Pavel Tchelitchew was born in 1898 in Moscow, and first gained artistic recognition in the early 1920s in Berlin as a stage designer. In 1923, Tchelitchew moved to Paris where he began painting figures and portraits, and designed sets and costumes for Sergei Diaghilev of the Ballets Russes. In 1925, Tchelitchew was introduced to Gertrude Stein, who hailed him as one of the greatest discoveries of the age. Stein invited her protégé to see her collection of early Picassos. These early works had a considerable effect on Tchelitchew’s palette and vision. He was particularly influenced by Picasso’s Rose Period (1905-6), however, by 1926 the pale reds in his paintings became screaming pinks. Soon he began to abandon colors and work only with black, white, ochre, burnt and raw umber.
The Ransom Center has six art works by Pavel Tchelitchew including this portrait of Edith Sitwell, on display this Spring in the exhibition, “Semblance: a Portrait Sampler.” The work can be dated to the late1920s when the artist was working in a darkened palette and heavily influenced by Picasso’s Rose Period. Sitwell was a life-long patron and intimate friend of Tchelitchew. In her autobiography, Taken Care Of (1965), Sitwell writes of Pavel Tchelitchew, “that tragic, haunted, and noble artist—one of the most generous human beings I have ever known.”

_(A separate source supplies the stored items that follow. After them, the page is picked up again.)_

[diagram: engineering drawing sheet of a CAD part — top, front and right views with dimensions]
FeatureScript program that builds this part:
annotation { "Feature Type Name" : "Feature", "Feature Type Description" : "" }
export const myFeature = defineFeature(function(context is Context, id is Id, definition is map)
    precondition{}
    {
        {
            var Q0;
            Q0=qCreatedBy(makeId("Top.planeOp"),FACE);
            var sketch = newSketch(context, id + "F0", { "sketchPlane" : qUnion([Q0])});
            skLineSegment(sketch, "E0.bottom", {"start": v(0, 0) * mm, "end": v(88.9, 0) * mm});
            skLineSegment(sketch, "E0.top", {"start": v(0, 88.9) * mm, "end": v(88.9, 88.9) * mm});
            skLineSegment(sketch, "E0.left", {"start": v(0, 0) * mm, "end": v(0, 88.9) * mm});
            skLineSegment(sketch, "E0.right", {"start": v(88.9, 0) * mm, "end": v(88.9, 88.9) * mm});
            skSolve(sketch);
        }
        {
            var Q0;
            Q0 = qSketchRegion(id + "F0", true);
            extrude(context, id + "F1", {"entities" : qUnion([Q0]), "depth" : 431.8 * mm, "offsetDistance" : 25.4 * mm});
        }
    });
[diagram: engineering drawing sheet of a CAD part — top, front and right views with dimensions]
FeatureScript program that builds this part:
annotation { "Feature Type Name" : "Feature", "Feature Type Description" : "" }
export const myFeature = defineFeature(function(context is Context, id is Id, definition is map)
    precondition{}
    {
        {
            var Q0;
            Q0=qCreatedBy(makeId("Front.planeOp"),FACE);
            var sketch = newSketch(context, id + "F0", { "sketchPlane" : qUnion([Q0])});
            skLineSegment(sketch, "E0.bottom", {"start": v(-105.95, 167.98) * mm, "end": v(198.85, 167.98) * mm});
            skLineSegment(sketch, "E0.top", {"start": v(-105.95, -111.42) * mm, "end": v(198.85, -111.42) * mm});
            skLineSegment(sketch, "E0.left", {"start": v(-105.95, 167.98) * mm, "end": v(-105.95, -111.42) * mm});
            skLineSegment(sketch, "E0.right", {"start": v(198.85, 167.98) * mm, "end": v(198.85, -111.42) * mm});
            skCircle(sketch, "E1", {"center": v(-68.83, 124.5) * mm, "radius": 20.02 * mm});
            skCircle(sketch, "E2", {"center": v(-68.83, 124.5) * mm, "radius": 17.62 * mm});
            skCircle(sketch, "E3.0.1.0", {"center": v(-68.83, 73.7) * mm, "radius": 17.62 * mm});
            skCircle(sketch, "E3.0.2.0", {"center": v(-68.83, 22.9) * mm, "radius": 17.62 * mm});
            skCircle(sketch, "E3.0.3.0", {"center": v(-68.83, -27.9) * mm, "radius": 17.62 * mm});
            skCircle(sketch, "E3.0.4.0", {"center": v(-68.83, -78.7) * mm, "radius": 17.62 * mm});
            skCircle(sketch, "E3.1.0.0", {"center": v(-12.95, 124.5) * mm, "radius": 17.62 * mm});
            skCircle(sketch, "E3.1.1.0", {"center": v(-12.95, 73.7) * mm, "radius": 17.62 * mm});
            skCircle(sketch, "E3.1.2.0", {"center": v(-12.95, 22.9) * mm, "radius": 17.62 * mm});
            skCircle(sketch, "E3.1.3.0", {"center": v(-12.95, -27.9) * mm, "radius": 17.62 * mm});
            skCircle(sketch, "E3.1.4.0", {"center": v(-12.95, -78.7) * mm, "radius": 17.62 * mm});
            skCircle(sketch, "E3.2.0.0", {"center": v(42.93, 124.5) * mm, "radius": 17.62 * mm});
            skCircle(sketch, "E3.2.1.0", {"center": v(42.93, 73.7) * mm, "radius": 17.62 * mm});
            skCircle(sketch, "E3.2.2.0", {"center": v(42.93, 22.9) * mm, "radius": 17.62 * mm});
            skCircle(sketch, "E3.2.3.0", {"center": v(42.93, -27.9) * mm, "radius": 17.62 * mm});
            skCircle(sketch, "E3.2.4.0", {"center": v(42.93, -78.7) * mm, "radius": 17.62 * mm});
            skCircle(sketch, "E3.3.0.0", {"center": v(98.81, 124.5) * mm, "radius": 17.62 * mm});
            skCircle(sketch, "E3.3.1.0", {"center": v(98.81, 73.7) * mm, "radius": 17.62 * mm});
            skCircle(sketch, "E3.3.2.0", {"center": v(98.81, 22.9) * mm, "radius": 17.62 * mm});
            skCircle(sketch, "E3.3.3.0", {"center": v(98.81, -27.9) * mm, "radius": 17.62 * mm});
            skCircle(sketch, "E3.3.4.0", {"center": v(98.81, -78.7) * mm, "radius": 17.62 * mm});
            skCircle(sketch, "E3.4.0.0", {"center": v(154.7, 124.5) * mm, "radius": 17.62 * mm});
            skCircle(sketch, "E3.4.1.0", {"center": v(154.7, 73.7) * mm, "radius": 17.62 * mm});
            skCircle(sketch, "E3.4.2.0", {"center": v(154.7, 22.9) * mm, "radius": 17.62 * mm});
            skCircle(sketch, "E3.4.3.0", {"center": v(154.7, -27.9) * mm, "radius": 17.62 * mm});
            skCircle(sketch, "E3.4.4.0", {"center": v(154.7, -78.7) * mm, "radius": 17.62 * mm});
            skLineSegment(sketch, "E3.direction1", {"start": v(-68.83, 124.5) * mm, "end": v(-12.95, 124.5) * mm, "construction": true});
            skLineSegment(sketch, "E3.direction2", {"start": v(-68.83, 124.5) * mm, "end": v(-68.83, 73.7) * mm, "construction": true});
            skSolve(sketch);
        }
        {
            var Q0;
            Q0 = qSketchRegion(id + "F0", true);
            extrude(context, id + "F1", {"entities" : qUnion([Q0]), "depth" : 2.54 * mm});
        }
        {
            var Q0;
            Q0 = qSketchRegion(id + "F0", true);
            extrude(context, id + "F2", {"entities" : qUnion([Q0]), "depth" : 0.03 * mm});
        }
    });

Jean Cocteau (1889-1963) seems an unlikely subject for Diego Rivera (1886-1958) but the two frequently rubbed elbows in Parisian avant-garde circles during the period that Rivera lived and painted there among the Montparnasse crowd. Rivera's elegant drawing of Cocteau—executed in 1918, just as he was emerging from the influence of Cubism and reconnecting with his classical roots—is a masterpiece of modern portraiture. Discovered by Carlton Lake, Ransom Center Executive Curator of French Collections, with other Cocteau treasures, in the basement of a grand old mansion near the Palace at Versailles, the drawing came to the Ransom Center with Lake’s collection. It has become one of the Carlton Lake Collection pieces most requested by art historians and curators the world over for exhibition and publication.
Henry Maximillian (“Max”) Beerbohm was born August 24, 1872. A wry caricaturist and satirist, Beerbohm was loved well enough in his time to be knighted. George Bernard Shaw called him “the incomparable Max.”
The Art Collection of the Ransom Center has 161 works by Beerbohm, among them two frescoes he painted in his beloved home in Rapallo, Italy, where he died in 1956. One of these paintings, Twenty-one Prominent Men will be in the spring exhibition “Semblance: a Portrait Sampler” opening at the Leeds Gallery on February 1. The other, Edwardian Parade , will be on exhibit in “Gutenberg to Gone With the Wind: Treasures from the Ransom Center”, which opens at the LBJ Library and Museum on May 3.
Acquired in 1962, the frescoes are in black and white with blue water-based paint on plaster mounted to fabric on a strainer, and were taken from the walls at the villa. A preparatory drawing for Edwardian Parade, now in a private collection in London, is inscribed with the following:Sketch for a fresco – which has since been executed by me, quite seriously, on a ladder, in Villino Chiaro. The faces are the faces that have always come easiest to me . . .Max.
Sir Max Beerbohm, Edwardian Parade c. 1922. Tempera and gesso on board. On the far left is Edward VII; on the far right is Winston Churchill.
Sir Max Beerbohm, Twenty-one Prominent Men. c. 1922. Tempera and gesso on board. Primarily authors, these profiles also include artists, such as John Singer Sargent, politicians and other notables.